Welcome to Grok Academy

Where we came from and how we got here.

James R. Curran
Grok Academy
4 min readNov 9, 2020

--

In The Beginning

Grok Learning and the Australian Computing Academy (ACA) were two separate organisations with the same mission: to improve computing education by supporting teachers with classroom resources, professional development, and expert curriculum and pedagogy advice.

After many years working together to achieve this mission, it was an obvious next step to join together and become one unified organisation.

There are lots of overlap in what we do and we work closely together on many things, such as the NCSS Challenge and DT Challenges. Many ACA activities are hosted in the Grok Learning platform. Some people (like me!) have worked for both organisations.

However, there are areas where each organisation works independently. For Grok Learning this includes running competitions and creating new technology for improved interactivity and automated feedback. For the ACA this includes running PD workshops, creating unplugged activities, and the roll out of the Australian Curriculum: Digital Technologies (AC:DT).

We share a passion and talent for creating engaging, self-paced, curriculum-aligned classroom activities with automatic marking in the Grok Learning platform, including: DT Challenges, Cyber Challenges on the ACA side and NCSS Challenge, Web.Comp and courses on the Grok Learning side.

Bringing all of that together in one organisation allows us to produce one set of truly integrated products that are designed specifically for teachers to teach the AC:DT, or the international computing or computer science equivalent.

Grok Academy is a Not For Profit

We started Grok Learning as a for-profit company, not because we were planning on making a fortune, but because it gave us flexibility to adapt while we were still working out the most effective models for engaging schools and teaching students about coding and related technologies.

Since we started, we never returned a profit to our shareholders. Any profit went back into growing our impact. I have often referred to myself as a reluctant capitalist because my goal for Grok Learning was never to make money, it was to improve computing education for all learners.

Since then we have matured as a company and we know our purpose and how we will carry it out. So now is the perfect time to make the move to formalise our not-for-profit philosophy.

Where to next?

Like our new organisation, everything we create in Grok Academy will be a much more integrated product, designed to support teachers throughout their teaching of Digital Technologies and computing.

More cohesive content

Any teacher exploring the resources we have developed has to make sense of the fragmented collection of activities. It is often unclear how the different activities can fit together into a coherent teaching programme.

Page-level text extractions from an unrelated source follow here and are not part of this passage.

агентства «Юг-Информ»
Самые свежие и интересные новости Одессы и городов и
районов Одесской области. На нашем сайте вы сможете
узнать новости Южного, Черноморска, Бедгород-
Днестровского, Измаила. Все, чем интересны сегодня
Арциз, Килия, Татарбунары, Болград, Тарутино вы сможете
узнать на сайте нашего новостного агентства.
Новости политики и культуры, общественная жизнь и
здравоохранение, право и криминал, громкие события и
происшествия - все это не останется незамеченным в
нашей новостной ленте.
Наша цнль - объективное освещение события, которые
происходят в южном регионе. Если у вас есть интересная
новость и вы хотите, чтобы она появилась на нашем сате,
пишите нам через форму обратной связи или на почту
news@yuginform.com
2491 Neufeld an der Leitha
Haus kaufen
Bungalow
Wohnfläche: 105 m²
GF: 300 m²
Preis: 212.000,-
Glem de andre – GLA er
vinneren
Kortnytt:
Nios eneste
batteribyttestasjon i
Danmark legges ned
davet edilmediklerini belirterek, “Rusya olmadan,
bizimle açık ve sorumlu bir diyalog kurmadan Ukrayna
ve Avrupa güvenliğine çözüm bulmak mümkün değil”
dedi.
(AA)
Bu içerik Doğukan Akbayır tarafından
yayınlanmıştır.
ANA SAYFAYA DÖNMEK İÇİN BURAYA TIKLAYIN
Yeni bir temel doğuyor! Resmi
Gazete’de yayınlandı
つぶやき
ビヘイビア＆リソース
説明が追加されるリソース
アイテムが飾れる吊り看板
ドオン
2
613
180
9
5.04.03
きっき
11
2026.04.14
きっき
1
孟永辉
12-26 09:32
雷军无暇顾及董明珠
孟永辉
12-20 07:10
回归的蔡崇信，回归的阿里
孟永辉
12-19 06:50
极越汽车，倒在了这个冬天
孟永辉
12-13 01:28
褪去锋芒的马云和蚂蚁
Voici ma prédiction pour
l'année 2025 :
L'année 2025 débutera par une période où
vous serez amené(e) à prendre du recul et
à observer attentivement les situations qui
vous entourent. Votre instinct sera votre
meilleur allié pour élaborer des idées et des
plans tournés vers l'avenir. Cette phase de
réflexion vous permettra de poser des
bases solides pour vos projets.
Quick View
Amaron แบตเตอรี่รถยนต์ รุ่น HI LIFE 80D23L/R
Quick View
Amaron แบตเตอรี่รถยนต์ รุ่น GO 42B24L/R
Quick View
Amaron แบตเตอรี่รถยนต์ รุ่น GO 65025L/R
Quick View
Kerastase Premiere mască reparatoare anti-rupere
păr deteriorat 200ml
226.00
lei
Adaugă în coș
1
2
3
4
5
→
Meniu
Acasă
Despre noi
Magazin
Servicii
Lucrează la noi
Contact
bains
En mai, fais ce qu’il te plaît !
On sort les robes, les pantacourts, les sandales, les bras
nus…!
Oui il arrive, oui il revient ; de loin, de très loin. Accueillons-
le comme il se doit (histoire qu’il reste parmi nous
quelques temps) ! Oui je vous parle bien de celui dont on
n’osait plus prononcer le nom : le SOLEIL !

We have not always been able to give a clear answer for this, because both organisations were independent and the content was not designed to fit together. Now we can align all of our content and give the best possible advice and support as one single organisation.

Breaking down the borders

Despite working very closely together there were some things that could not cross borders. For example, if a teacher finds a typo in a DT Challenge course and notifies Grok Learning, instead of just fixing it up, Grok Learning staff have to send an email to the ACA staff and get them to fix it, and this went in both directions.

Better support

For privacy reasons, ACA staff do not have access to user data in the Grok Learning platform and so can’t help teachers with problems with registering and accessing student data in the system at events and PD workshops.

And similarly, Grok Learning staff will now be able to assist teachers with enquires on ACA products and advise on the full offerings on the platform.

Better curriculum alignment and reporting

Grok Learning customers can expect a great alignment with the AC:DT and better mapping of resources to the curriculum. One of our plans for Grok Academy is to extend mapping of the curriculum to all courses and competitions on the platform.

In the longer term, we want teachers to know what curriculum knowledge and skills each student has developed over a period of time, no matter which activities they have completed in the platform.

Doing a better job of automatically reporting against the curriculum is one of the primary goals for the new organisation.

New and improved content

Grok Learning has focused on content that could be auto-marked, but the new organisation will branch out to produce a wider range of activities, such as open-ended projects with manual marking rubrics.

We know teachers want something that supports a full teaching programme right across the year in Digital Technologies, not just the coding skills. So Grok Academy will provide greater curriculum coverage and support for activities across all of Digital Technologies, not just those that can be auto-marked in the Grok platform.

We will expand on the ACA’s cross-curriculum activities, such as courses that tie in with maths, science, or geography — learning areas with many opportunities for collecting and analysing data that integrate easily with Digital Technologies.

Stronger connections with our community

One of the great joys for both teams is working directly with teachers, e.g. in professional development or getting hands-on feedback about new courses.

We have a strong community of teachers who have engaged with Grok Learning and ACA. We want to expand our community into every school and we need your help to do that. We will engage with you even more to create new resources and features based on what YOU ask for.

We are really excited by what the future holds for Grok Academy and hope you will join us for the journey.